[Stored data]
◇ ◇ ◇
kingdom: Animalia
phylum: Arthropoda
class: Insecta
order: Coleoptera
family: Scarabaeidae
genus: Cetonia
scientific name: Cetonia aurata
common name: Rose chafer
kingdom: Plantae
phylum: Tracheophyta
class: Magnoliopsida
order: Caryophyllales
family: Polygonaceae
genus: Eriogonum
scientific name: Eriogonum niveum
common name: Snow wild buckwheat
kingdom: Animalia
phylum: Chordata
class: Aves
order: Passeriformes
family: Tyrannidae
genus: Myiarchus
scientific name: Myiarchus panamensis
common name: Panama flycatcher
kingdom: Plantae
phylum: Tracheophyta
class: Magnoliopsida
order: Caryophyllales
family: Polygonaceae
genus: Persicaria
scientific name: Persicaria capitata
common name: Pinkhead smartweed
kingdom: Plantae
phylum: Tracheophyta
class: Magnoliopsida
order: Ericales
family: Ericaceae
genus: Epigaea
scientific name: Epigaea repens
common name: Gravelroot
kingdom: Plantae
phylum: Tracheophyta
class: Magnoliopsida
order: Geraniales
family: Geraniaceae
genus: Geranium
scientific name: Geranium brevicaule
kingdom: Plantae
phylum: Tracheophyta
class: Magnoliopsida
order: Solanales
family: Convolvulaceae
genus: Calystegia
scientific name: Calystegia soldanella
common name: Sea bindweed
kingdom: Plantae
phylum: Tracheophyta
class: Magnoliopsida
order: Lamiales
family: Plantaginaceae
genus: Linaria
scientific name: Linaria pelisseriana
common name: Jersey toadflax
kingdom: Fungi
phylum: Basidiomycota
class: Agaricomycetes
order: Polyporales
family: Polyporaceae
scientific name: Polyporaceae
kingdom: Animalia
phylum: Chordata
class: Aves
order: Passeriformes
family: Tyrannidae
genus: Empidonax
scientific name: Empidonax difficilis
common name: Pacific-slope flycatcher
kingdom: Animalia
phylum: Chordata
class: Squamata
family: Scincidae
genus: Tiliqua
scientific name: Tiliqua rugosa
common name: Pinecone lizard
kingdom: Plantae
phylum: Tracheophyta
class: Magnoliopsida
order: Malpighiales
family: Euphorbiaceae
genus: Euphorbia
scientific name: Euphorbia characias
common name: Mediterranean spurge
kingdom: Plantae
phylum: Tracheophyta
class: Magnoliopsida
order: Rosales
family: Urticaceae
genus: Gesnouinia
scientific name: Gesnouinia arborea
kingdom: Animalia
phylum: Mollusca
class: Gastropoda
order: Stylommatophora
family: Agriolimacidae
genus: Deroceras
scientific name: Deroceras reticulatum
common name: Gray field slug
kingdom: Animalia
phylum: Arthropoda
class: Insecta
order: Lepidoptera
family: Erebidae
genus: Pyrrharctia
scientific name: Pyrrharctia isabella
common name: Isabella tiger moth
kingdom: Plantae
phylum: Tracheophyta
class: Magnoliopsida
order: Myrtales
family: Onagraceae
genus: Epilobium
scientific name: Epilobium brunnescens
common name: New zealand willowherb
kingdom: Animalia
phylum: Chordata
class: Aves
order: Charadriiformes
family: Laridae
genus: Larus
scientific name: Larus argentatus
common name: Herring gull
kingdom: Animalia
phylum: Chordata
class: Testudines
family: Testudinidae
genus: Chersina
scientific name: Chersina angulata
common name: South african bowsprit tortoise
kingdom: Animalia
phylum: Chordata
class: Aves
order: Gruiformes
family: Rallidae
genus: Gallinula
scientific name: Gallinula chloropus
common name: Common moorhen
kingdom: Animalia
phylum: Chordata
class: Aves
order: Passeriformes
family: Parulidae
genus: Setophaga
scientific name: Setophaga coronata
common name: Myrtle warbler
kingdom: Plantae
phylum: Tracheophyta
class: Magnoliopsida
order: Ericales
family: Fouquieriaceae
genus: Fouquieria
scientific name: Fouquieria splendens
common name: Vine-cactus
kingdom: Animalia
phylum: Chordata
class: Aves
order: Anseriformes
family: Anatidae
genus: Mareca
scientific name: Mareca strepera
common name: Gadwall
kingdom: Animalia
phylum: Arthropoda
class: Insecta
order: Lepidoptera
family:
◇ ◇ ◇
— WHAT TO WORK ON —
Retype every line of the listing above, changing nothing.

— REPLY TO THE TASK —
kingdom: Animalia
phylum: Arthropoda
class: Insecta
order: Coleoptera
family: Scarabaeidae
genus: Cetonia
scientific name: Cetonia aurata
common name: Rose chafer
kingdom: Plantae
phylum: Tracheophyta
class: Magnoliopsida
order: Caryophyllales
family: Polygonaceae
genus: Eriogonum
scientific name: Eriogonum niveum
common name: Snow wild buckwheat
kingdom: Animalia
phylum: Chordata
class: Aves
order: Passeriformes
family: Tyrannidae
genus: Myiarchus
scientific name: Myiarchus panamensis
common name: Panama flycatcher
kingdom: Plantae
phylum: Tracheophyta
class: Magnoliopsida
order: Caryophyllales
family: Polygonaceae
genus: Persicaria
scientific name: Persicaria capitata
common name: Pinkhead smartweed
kingdom: Plantae
phylum: Tracheophyta
class: Magnoliopsida
order: Ericales
family: Ericaceae
genus: Epigaea
scientific name: Epigaea repens
common name: Gravelroot
kingdom: Plantae
phylum: Tracheophyta
class: Magnoliopsida
order: Geraniales
family: Geraniaceae
genus: Geranium
scientific name: Geranium brevicaule
kingdom: Plantae
phylum: Tracheophyta
class: Magnoliopsida
order: Solanales
family: Convolvulaceae
genus: Calystegia
scientific name: Calystegia soldanella
common name: Sea bindweed
kingdom: Plantae
phylum: Tracheophyta
class: Magnoliopsida
order: Lamiales
family: Plantaginaceae
genus: Linaria
scientific name: Linaria pelisseriana
common name: Jersey toadflax
kingdom: Fungi
phylum: Basidiomycota
class: Agaricomycetes
order: Polyporales
family: Polyporaceae
scientific name: Polyporaceae
kingdom: Animalia
phylum: Chordata
class: Aves
order: Passeriformes
family: Tyrannidae
genus: Empidonax
scientific name: Empidonax difficilis
common name: Pacific-slope flycatcher
kingdom: Animalia
phylum: Chordata
class: Squamata
family: Scincidae
genus: Tiliqua
scientific name: Tiliqua rugosa
common name: Pinecone lizard
kingdom: Plantae
phylum: Tracheophyta
class: Magnoliopsida
order: Malpighiales
family: Euphorbiaceae
genus: Euphorbia
scientific name: Euphorbia characias
common name: Mediterranean spurge
kingdom: Plantae
phylum: Tracheophyta
class: Magnoliopsida
order: Rosales
family: Urticaceae
genus: Gesnouinia
scientific name: Gesnouinia arborea
kingdom: Animalia
phylum: Mollusca
class: Gastropoda
order: Stylommatophora
family: Agriolimacidae
genus: Deroceras
scientific name: Deroceras reticulatum
common name: Gray field slug
kingdom: Animalia
phylum: Arthropoda
class: Insecta
order: Lepidoptera
family: Erebidae
genus: Pyrrharctia
scientific name: Pyrrharctia isabella
common name: Isabella tiger moth
kingdom: Plantae
phylum: Tracheophyta
class: Magnoliopsida
order: Myrtales
family: Onagraceae
genus: Epilobium
scientific name: Epilobium brunnescens
common name: New zealand willowherb
kingdom: Animalia
phylum: Chordata
class: Aves
order: Charadriiformes
family: Laridae
genus: Larus
scientific name: Larus argentatus
common name: Herring gull
kingdom: Animalia
phylum: Chordata
class: Testudines
family: Testudinidae
genus: Chersina
scientific name: Chersina angulata
common name: South african bowsprit tortoise
kingdom: Animalia
phylum: Chordata
class: Aves
order: Gruiformes
family: Rallidae
genus: Gallinula
scientific name: Gallinula chloropus
common name: Common moorhen
kingdom: Animalia
phylum: Chordata
class: Aves
order: Passeriformes
family: Parulidae
genus: Setophaga
scientific name: Setophaga coronata
common name: Myrtle warbler
kingdom: Plantae
phylum: Tracheophyta
class: Magnoliopsida
order: Ericales
family: Fouquieriaceae
genus: Fouquieria
scientific name: Fouquieria splendens
common name: Vine-cactus
kingdom: Animalia
phylum: Chordata
class: Aves
order: Anseriformes
family: Anatidae
genus: Mareca
scientific name: Mareca strepera
common name: Gadwall
kingdom: Animalia
phylum: Arthropoda
class: Insecta
order: Lepidoptera
family:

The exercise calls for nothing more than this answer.